WASHINGTON—An FAA advisory panel on drone regulations is split on whether to implement rules on tracking and identifying unmanned aerial vehicles.

According to the Wall Street Journal, the committee agreed that adequate tracking technology currently exists, or could be developed rapidly, but couldn’t agree on what categories of drones should be covered under remote monitoring rules. One sector of the panel recommended that all drones be covered under tracking requirements, while another part of the panel would exclude drones that fit in the “model airplane” category. A a third faction prefers requiring remote identification on larger drones used for advanced imaging and longer flights.

The committee, made up of more than 70 industry, labor and security experts, drafted and submitted its nonbinding report to the FAA, which has not been released to the public. Objections about the drone rules appear to stem from security officials concerns over the ability to track drones that could be used in potential terrorist attacks.

The use of drones in a variety of sectors, from agriculture to defense, and especially for emergency and relief efforts and newsgathering, has gained more traction in light of the recent hurricanes in Texas, Florida and the Caribbean.  “I don’t think it’s an exaggeration to say that the hurricane response will be looked back upon as a landmark in the evolution of drone usage in this country,” said FAA Administrator Michael Huerta said in remarks to a drone conference in Las Vegas last month.

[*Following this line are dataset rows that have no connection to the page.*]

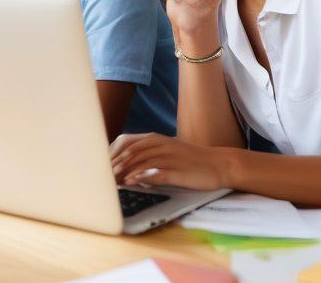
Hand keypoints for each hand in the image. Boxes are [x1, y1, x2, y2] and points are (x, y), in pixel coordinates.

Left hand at [111, 133, 234, 190]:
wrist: (218, 164)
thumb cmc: (190, 160)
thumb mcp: (167, 150)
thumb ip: (148, 153)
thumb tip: (126, 164)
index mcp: (156, 138)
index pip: (126, 141)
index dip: (112, 153)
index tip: (101, 166)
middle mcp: (160, 144)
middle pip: (130, 151)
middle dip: (114, 164)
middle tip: (102, 177)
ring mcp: (168, 156)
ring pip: (140, 161)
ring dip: (124, 171)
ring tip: (112, 182)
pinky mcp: (177, 171)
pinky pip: (155, 172)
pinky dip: (141, 177)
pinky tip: (131, 183)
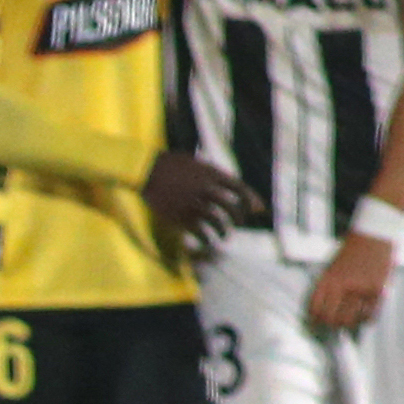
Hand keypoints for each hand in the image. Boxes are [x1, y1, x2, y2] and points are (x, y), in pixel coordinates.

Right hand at [141, 150, 258, 258]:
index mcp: (211, 174)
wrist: (144, 170)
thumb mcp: (194, 162)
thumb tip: (224, 183)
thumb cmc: (167, 164)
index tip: (258, 209)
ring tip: (223, 235)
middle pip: (231, 207)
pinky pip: (199, 231)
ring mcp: (194, 204)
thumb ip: (210, 172)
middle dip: (239, 218)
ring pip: (217, 221)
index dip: (252, 199)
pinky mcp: (180, 216)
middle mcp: (206, 189)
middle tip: (237, 224)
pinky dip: (205, 238)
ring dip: (223, 231)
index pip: (239, 188)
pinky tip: (206, 240)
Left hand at [310, 230, 395, 330]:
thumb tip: (322, 310)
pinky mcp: (378, 290)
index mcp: (328, 280)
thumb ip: (327, 287)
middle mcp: (343, 286)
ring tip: (347, 323)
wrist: (374, 236)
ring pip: (350, 320)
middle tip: (332, 325)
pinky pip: (369, 315)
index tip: (316, 322)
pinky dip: (364, 320)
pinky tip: (362, 318)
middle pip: (331, 318)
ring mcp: (361, 289)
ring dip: (347, 324)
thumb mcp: (331, 267)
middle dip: (330, 325)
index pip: (315, 309)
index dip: (314, 319)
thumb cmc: (351, 251)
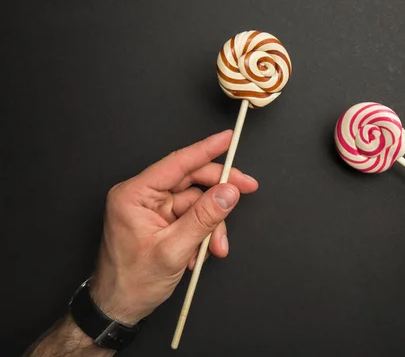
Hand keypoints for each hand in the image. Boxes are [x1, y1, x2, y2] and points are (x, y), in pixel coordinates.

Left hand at [90, 130, 258, 323]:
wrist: (118, 307)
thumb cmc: (131, 282)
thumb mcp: (173, 250)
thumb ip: (204, 218)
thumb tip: (228, 192)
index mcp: (134, 195)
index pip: (177, 163)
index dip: (205, 149)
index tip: (227, 138)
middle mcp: (143, 197)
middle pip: (191, 181)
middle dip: (218, 195)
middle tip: (245, 191)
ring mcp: (153, 210)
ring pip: (196, 203)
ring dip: (211, 226)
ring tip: (216, 248)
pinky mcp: (162, 223)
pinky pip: (192, 218)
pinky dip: (203, 234)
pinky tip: (200, 254)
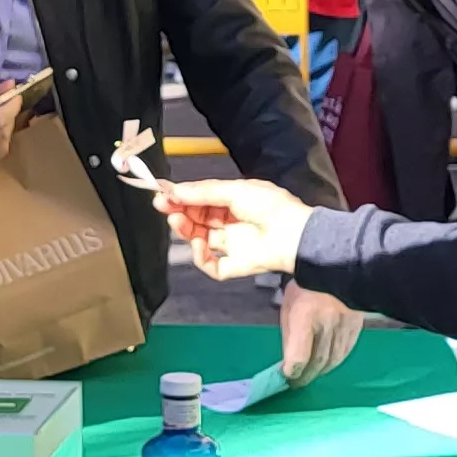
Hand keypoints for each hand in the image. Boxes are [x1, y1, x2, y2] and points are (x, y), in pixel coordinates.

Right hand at [157, 177, 315, 278]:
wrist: (294, 234)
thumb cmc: (271, 206)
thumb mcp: (236, 190)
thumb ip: (204, 192)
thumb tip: (174, 190)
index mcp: (235, 202)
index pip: (202, 200)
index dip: (183, 197)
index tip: (162, 193)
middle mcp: (232, 223)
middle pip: (198, 219)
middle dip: (180, 211)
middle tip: (162, 205)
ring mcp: (233, 245)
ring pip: (201, 240)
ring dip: (186, 230)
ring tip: (176, 220)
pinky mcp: (235, 265)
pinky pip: (212, 266)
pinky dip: (201, 257)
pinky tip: (199, 245)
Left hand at [279, 281, 364, 383]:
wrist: (336, 266)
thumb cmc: (305, 287)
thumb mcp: (288, 307)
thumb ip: (289, 335)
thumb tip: (290, 361)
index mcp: (305, 317)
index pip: (300, 356)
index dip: (293, 370)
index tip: (287, 375)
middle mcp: (326, 324)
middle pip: (317, 362)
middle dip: (305, 376)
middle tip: (297, 383)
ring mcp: (344, 326)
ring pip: (333, 360)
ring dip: (321, 371)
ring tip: (312, 374)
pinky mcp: (356, 326)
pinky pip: (346, 350)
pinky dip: (335, 361)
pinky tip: (328, 363)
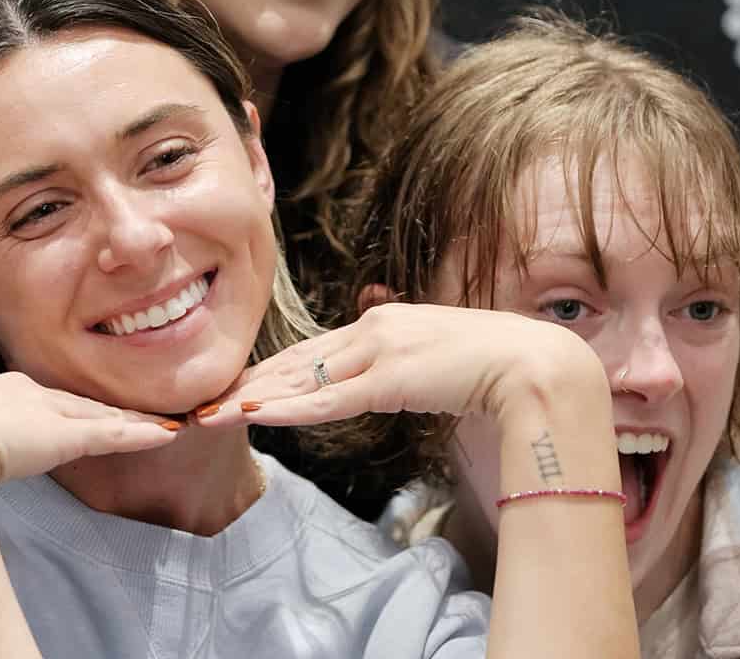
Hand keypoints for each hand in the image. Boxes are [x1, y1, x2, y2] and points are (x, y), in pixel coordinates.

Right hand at [0, 371, 178, 488]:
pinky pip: (113, 434)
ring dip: (132, 420)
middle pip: (77, 402)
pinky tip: (168, 433)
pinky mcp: (65, 436)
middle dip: (105, 407)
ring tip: (163, 421)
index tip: (79, 415)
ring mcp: (47, 413)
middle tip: (137, 411)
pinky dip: (141, 434)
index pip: (41, 400)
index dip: (65, 408)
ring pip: (100, 415)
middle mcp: (26, 393)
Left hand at [192, 303, 601, 428]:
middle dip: (249, 384)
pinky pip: (327, 401)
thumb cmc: (496, 363)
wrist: (533, 364)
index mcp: (382, 323)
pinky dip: (288, 410)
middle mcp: (372, 329)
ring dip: (254, 399)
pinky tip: (254, 415)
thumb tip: (386, 380)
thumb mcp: (437, 356)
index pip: (312, 351)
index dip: (271, 372)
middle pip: (296, 362)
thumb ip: (405, 365)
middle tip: (205, 400)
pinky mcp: (389, 380)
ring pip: (302, 380)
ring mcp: (379, 352)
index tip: (237, 386)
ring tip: (212, 412)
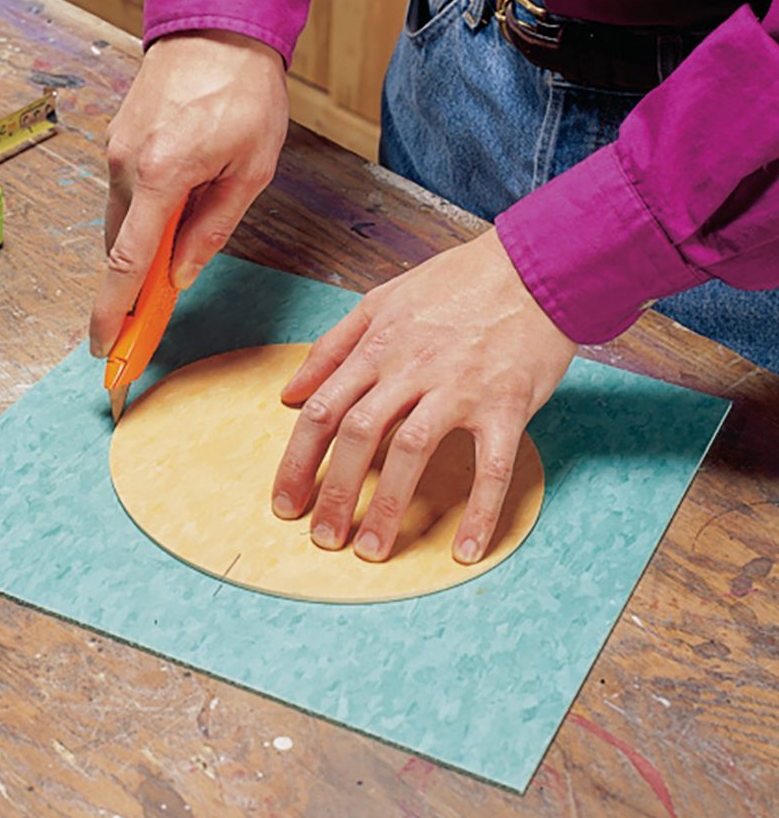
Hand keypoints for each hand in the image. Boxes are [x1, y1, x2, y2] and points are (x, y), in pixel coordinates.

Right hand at [90, 30, 288, 356]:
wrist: (217, 25)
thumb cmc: (244, 92)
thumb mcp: (250, 169)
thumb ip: (213, 227)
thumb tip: (181, 273)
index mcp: (161, 174)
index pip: (127, 261)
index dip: (113, 310)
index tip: (105, 346)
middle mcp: (125, 163)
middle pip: (119, 246)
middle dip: (133, 283)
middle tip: (153, 312)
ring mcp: (115, 148)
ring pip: (121, 219)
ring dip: (143, 242)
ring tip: (180, 244)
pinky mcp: (117, 137)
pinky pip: (124, 191)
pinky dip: (142, 212)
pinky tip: (174, 206)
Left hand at [272, 228, 576, 562]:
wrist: (533, 266)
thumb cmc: (456, 283)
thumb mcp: (381, 300)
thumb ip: (333, 346)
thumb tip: (289, 393)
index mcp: (378, 346)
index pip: (323, 410)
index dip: (297, 461)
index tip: (285, 501)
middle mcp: (411, 368)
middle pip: (357, 435)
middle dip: (333, 492)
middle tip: (322, 537)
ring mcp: (459, 388)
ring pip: (411, 452)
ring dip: (389, 506)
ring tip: (372, 551)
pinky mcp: (507, 405)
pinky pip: (491, 467)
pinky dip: (480, 512)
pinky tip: (466, 550)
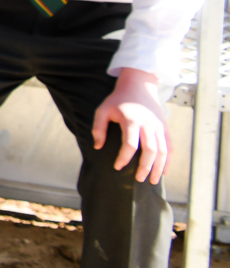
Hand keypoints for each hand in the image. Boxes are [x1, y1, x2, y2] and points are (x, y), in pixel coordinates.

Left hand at [92, 68, 169, 183]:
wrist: (139, 86)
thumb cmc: (118, 100)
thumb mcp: (103, 109)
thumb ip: (98, 128)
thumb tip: (97, 147)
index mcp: (132, 120)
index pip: (130, 144)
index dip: (124, 157)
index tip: (117, 167)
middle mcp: (148, 124)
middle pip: (151, 150)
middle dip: (145, 167)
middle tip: (138, 179)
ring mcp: (159, 126)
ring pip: (163, 151)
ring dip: (159, 167)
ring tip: (153, 181)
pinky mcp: (165, 128)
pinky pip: (170, 146)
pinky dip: (169, 160)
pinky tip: (164, 172)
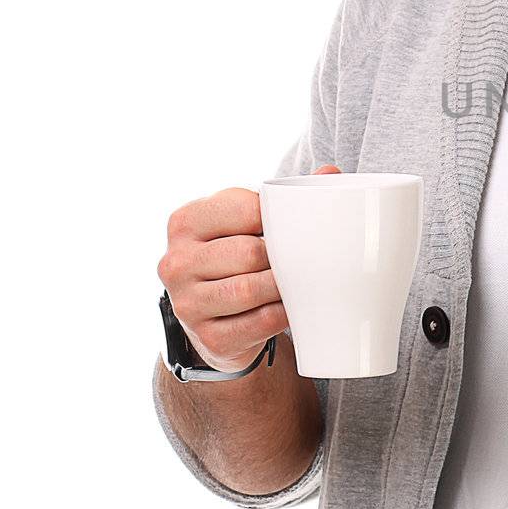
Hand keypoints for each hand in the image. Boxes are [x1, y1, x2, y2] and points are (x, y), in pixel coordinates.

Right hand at [158, 165, 340, 369]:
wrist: (216, 317)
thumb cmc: (237, 256)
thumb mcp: (248, 222)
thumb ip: (285, 196)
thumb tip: (331, 170)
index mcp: (184, 222)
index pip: (244, 209)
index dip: (278, 218)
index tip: (290, 225)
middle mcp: (176, 261)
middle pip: (249, 252)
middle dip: (282, 256)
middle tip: (303, 257)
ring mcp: (186, 303)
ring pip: (251, 289)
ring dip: (284, 286)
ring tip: (299, 280)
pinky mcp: (208, 337)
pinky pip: (259, 323)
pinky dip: (282, 314)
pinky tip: (291, 306)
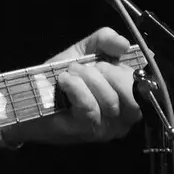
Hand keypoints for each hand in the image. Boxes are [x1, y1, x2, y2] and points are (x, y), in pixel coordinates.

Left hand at [6, 28, 143, 144]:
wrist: (30, 96)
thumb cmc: (61, 77)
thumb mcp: (85, 52)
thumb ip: (105, 41)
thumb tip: (124, 43)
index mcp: (128, 101)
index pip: (143, 86)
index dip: (123, 69)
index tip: (102, 62)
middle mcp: (122, 120)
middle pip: (130, 93)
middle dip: (106, 72)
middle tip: (83, 67)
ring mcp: (105, 129)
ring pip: (109, 100)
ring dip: (86, 79)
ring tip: (69, 74)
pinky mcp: (85, 132)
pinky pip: (90, 108)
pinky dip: (76, 89)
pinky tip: (64, 81)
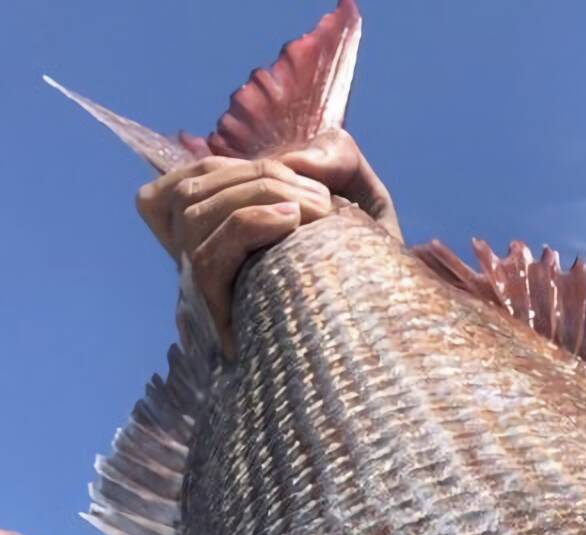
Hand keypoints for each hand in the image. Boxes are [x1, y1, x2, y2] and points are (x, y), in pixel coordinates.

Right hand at [135, 133, 397, 359]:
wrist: (392, 326)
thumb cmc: (370, 262)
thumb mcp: (360, 195)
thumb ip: (334, 157)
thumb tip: (296, 161)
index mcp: (223, 230)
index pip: (196, 179)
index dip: (239, 166)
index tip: (299, 179)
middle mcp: (201, 258)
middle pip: (193, 190)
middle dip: (259, 178)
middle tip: (323, 201)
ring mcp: (202, 289)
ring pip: (194, 214)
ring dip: (257, 195)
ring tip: (316, 210)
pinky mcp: (215, 317)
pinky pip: (207, 257)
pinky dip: (248, 225)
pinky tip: (290, 222)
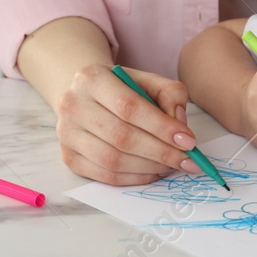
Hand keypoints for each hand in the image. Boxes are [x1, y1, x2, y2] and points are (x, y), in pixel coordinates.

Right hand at [55, 64, 198, 185]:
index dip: (162, 127)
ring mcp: (67, 134)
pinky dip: (134, 178)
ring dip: (149, 167)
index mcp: (91, 78)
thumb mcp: (146, 81)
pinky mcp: (69, 157)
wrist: (85, 97)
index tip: (189, 141)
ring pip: (113, 160)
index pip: (129, 107)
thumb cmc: (121, 90)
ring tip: (171, 166)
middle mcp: (72, 105)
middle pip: (121, 137)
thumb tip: (180, 124)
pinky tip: (153, 172)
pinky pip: (105, 176)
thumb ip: (170, 94)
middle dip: (161, 152)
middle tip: (188, 160)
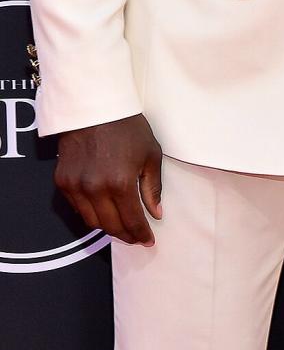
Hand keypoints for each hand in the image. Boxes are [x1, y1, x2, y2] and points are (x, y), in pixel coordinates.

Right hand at [54, 114, 162, 245]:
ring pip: (91, 222)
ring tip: (121, 226)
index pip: (131, 220)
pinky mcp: (63, 182)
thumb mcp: (150, 154)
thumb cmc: (128, 128)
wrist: (95, 108)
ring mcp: (76, 187)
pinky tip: (103, 210)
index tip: (148, 241)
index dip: (140, 234)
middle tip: (136, 236)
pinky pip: (77, 208)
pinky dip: (91, 213)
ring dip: (107, 227)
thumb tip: (155, 214)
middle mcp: (95, 189)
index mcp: (120, 183)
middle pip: (110, 226)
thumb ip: (152, 187)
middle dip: (125, 235)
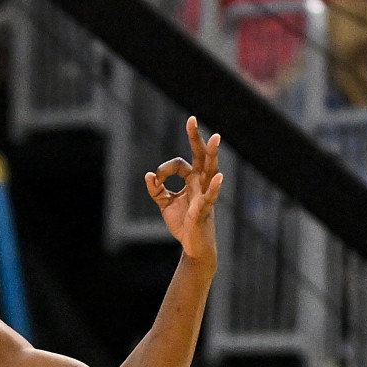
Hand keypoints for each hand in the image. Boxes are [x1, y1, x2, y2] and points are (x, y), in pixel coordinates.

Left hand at [145, 116, 222, 263]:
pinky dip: (213, 186)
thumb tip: (148, 174)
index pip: (179, 163)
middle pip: (200, 156)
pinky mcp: (205, 209)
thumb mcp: (165, 204)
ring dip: (211, 154)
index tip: (155, 180)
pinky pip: (210, 196)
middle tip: (191, 119)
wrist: (193, 246)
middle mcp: (201, 183)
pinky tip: (218, 177)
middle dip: (196, 138)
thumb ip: (156, 189)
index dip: (163, 170)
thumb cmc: (183, 223)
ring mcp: (205, 194)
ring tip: (215, 139)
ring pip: (209, 170)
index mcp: (192, 180)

Huerta emphasized, however that regulations covering UAVs should not necessarily be the sole purview of the federal government. “Legally, the Federal Aviation Administration has regulatory authority over all U.S. airspace,” he said. “But successfully blending unmanned aircraft into busy airspace will require state, local, and tribal governments to build upon existing federal efforts to develop and enforce safety rules.”